Da svolgere:
[1] In base al testo sulla politica militare degli Emirati, in quale anno e in quale città la Francia ha inaugurato la sua prima base navale permanente nel Golfo Persico?
[2] Spiega in una o due frasi perché, secondo il testo sulla politica militare degli Emirati, il porto di Jebel Ali ha un ruolo particolare nella regione.
[3] Prosegui il testo sulla politica militare degli Emirati a partire dalla frase sull'attacco degli Houthi vicino a Marib.

Testo di studio:
###

Durante la guerra del 1990-91, Abu Dhabi si è schierata con gli Usa e il Kuwait contro l’Iraq di Saddam Hussein e, da quel momento, ospita sul proprio territorio basi e truppe statunitensi. In particolar modo il porto di Jebel Ali, nei pressi di Dubai, è l’unico nella regione a raggiungere una tale profondità da permettere l’attracco delle portaerei. È anche il porto straniero più usato dagli Usa. Proprio negli Emirati, ad Abu Dhabi, anche la Francia ha inaugurato nel 2009 la sua prima base navale permanente nel Golfo Persico. Nel marzo del 2011, in seguito alle rivolte che hanno interessato il regime del Bahrain, gli Uae, insieme all’Arabia Saudita, hanno inviato proprie truppe sotto l’egida del Gcc a sostegno della famiglia reale bahrainita. Inoltre, dal 2014 gli Emirati sono direttamente impegnati nelle campagne aeree contro lo Stato islamico in Siria, mentre dal luglio del 2015 hanno dispiegato proprie truppe in Yemen, nell’ambito della coalizione a guida saudita contro i ribelli Houthi. Il 4 settembre del 2015, nell’ambito delle operazioni in Yemen, gli Houthi hanno attaccato una base utilizzata dai soldati emiratini nei pressi di Marib, uccidendone 45 (oltre ad altri 10 soldati sauditi e 5 del Bahrain) e causando la peggior perdita militare in un giorno solo nella storia del paese.

###

Materiale da esaminare:
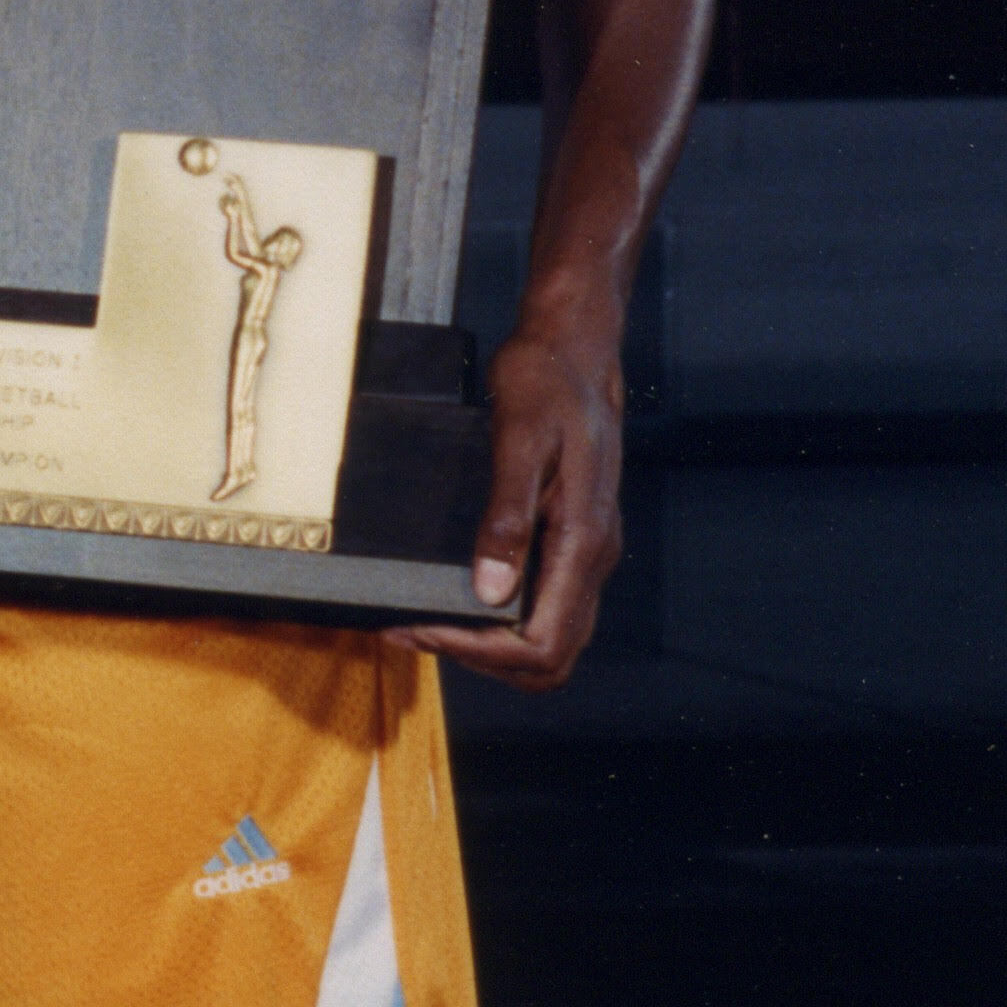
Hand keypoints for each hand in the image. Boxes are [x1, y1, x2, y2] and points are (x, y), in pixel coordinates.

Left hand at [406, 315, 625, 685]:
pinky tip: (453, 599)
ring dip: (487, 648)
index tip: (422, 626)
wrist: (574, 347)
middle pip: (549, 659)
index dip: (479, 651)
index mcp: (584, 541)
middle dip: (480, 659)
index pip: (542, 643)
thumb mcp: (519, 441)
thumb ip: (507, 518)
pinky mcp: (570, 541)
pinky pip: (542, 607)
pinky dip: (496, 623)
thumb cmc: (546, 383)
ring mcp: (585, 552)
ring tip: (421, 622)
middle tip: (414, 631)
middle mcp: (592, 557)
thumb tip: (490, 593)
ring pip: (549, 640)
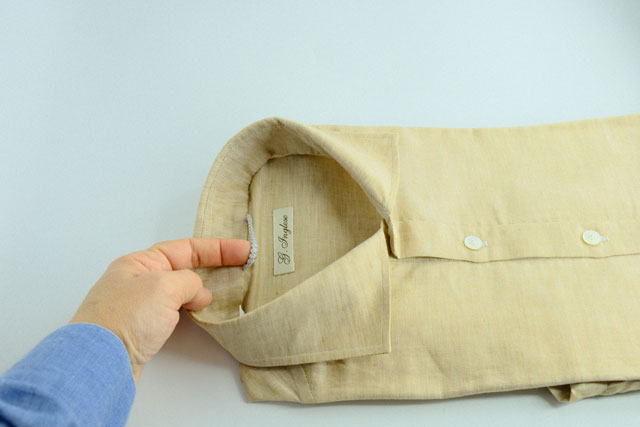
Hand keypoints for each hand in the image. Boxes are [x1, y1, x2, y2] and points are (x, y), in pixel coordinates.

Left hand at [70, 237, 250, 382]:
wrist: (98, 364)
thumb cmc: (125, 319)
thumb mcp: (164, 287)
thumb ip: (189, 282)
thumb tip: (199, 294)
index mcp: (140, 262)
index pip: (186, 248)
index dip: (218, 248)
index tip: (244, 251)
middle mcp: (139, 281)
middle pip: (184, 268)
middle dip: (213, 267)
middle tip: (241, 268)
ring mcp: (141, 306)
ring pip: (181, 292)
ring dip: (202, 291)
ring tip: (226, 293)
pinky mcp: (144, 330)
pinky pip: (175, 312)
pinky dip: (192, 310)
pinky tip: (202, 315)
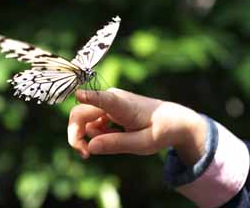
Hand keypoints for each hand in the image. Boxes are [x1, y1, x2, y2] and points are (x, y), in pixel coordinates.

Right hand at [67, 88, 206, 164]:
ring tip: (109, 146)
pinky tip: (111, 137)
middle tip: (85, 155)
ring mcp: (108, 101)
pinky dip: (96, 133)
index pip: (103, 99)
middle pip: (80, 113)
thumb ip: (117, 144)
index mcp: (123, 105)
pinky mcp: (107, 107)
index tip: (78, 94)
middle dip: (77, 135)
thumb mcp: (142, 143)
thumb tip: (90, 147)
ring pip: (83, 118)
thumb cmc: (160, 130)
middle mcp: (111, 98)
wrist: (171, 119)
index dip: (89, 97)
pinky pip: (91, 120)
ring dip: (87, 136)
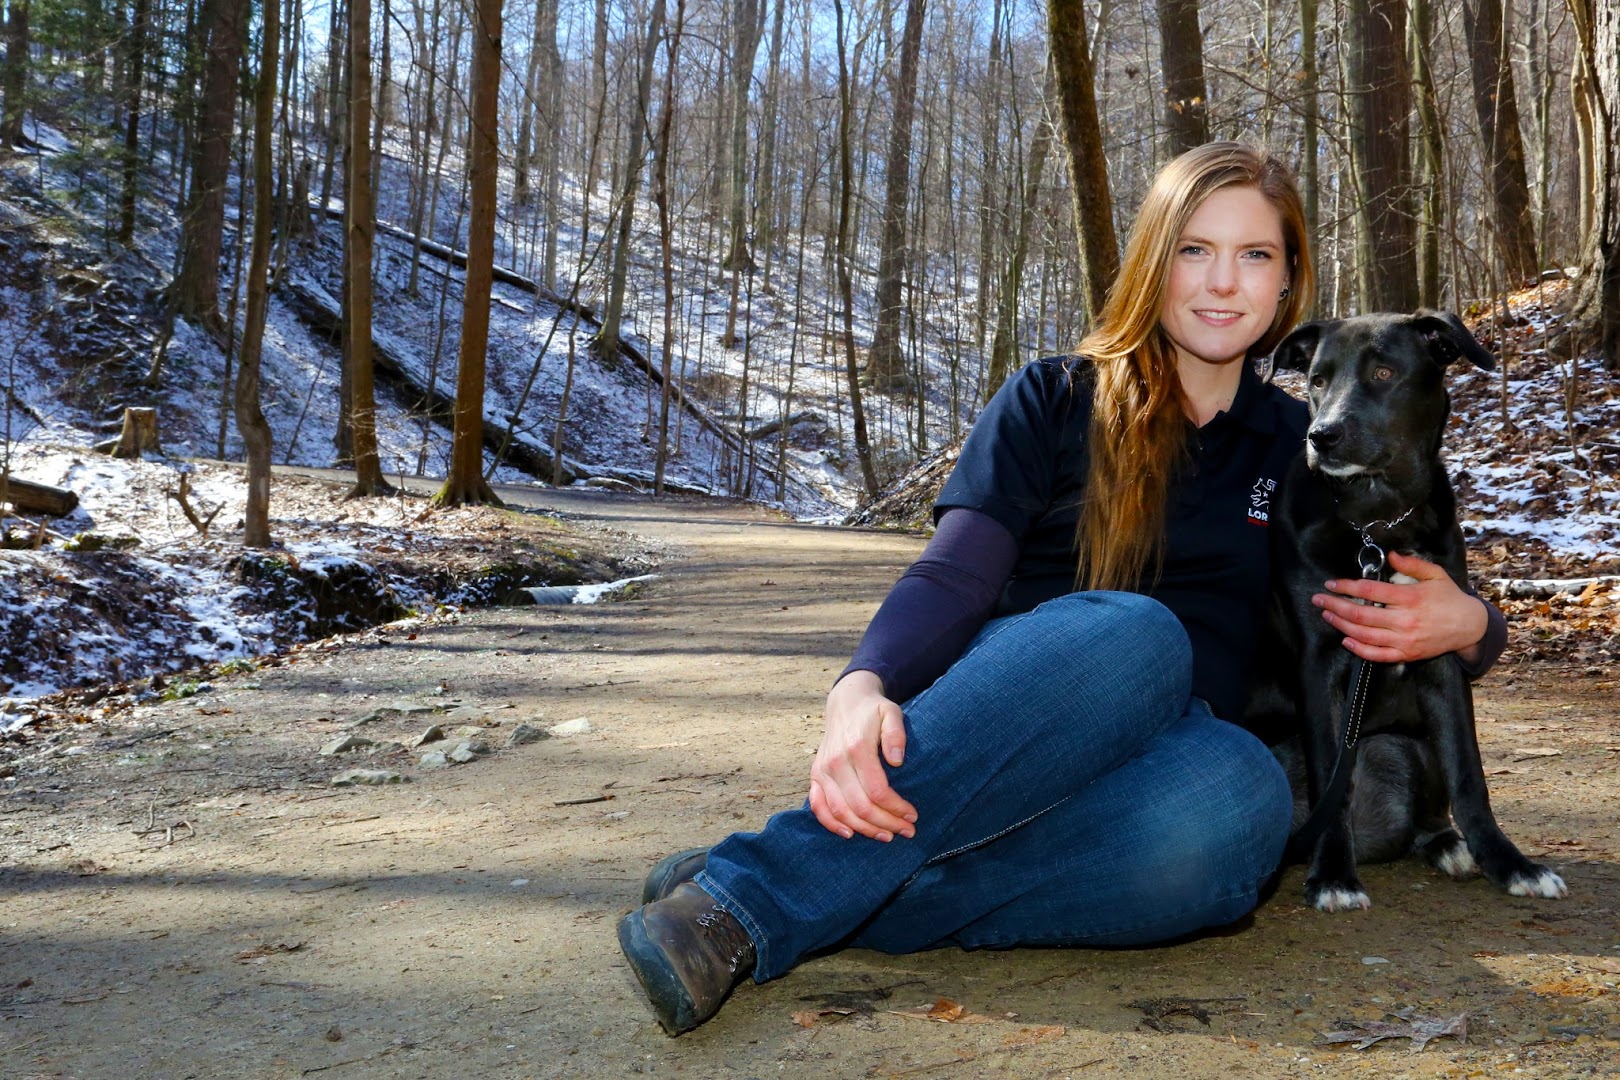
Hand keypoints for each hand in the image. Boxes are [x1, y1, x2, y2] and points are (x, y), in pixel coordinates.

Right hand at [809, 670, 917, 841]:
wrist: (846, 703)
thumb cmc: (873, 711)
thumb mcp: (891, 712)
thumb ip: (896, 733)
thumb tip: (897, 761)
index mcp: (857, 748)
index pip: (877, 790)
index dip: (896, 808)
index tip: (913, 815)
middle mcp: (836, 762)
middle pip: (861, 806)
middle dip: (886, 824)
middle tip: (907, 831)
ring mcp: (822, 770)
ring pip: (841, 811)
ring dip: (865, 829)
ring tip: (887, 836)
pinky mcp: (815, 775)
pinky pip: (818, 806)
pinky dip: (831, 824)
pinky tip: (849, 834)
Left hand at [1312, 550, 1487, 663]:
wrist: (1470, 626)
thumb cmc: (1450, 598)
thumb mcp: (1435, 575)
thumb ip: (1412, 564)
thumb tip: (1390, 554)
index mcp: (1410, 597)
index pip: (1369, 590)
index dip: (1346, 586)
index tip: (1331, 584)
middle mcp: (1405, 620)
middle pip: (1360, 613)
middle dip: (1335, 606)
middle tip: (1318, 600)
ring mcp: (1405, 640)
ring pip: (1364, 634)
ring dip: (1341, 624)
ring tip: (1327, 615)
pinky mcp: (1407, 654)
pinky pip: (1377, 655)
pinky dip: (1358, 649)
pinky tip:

###

Risposte numerate:
[1] Nel 2009, ad Abu Dhabi.

[2] Jebel Ali, nei pressi di Dubai, è l'unico porto della regione con una profondità sufficiente a consentire l'attracco delle portaerei. È anche il porto straniero più utilizzato dagli Stati Uniti.

[3]
Le relazioni tra i paesi arabi del Golfo Persico e la Repubblica islamica dell’Iran sono generalmente tese a causa di divergenze politiche, religiose e strategiche che affondano le proprie radici nella rivoluzione iraniana del 1979. Se l’atteggiamento da Guerra fredda è stato una costante nel rapporto tra Arabia Saudita e Iran, altrettanto non può dirsi dei rapporti tra Teheran e gli Emirati, soprattutto Dubai. Sebbene le relazioni bilaterali siano state contrassegnate in passato da una forte tensione politica, soprattutto in merito alle isole contese nello Stretto di Hormuz e al programma nucleare iraniano, lo sblocco dell’accordo nel 2015 contribuirà quasi certamente al rilancio dei rapporti commerciali e di investimenti con Teheran. Già immediatamente dopo un primo accordo ad interim sul nucleare iraniano, del novembre 2013, i due paesi avevano intrapreso la strada della distensione nel tentativo di aprire un nuovo corso diplomatico. Un tentativo che ha riscontrato un certo successo con la visita nel dicembre 2013 negli Uae del ministro degli esteri iraniano Mohammad Javad Zarif. Durante l’incontro Zarif e il suo omologo emiratino, Abdullah bin Zayed al-Nahyan, hanno avanzato una duplice proposta volta a risolvere le controversie riguardanti le contese territoriali e a migliorare i rapporti politico-commerciali tra i due paesi. Gli Uae, infatti, sono tra i maggiori esportatori verso l’Iran, tanto da contare per il 10% delle importazioni iraniane totali e da rendere Teheran il quarto partner per le esportazioni. Al contempo, Teheran ha forti interessi economici e finanziari negli Uae. La federazione ha anche un ruolo nelle reimportazioni verso l’Iran da paesi terzi, altrimenti ostacolate dalle sanzioni internazionali. Con il progressivo allentamento delle sanzioni, si stima che l’economia emiratina possa giovare dei rinnovati rapporti finanziari e commerciali con l’Iran, al punto da far crescere l’economia di un ulteriore 1% annuo fino al 2018, secondo quanto stimato dal Fondo monetario internazionale. L’emirato più interessato dalle relazioni con l’Iran è Dubai, dove risiedono circa 400.000 iraniani ed è un tradizionale hub commerciale per la Repubblica islamica. Oltre a essere criticate dai maggiori attori arabi del Golfo e dagli Usa, le relazioni economiche tra Dubai e Iran creano divergenze anche all’interno degli Uae con l’altro emirato più importante, quello di Abu Dhabi.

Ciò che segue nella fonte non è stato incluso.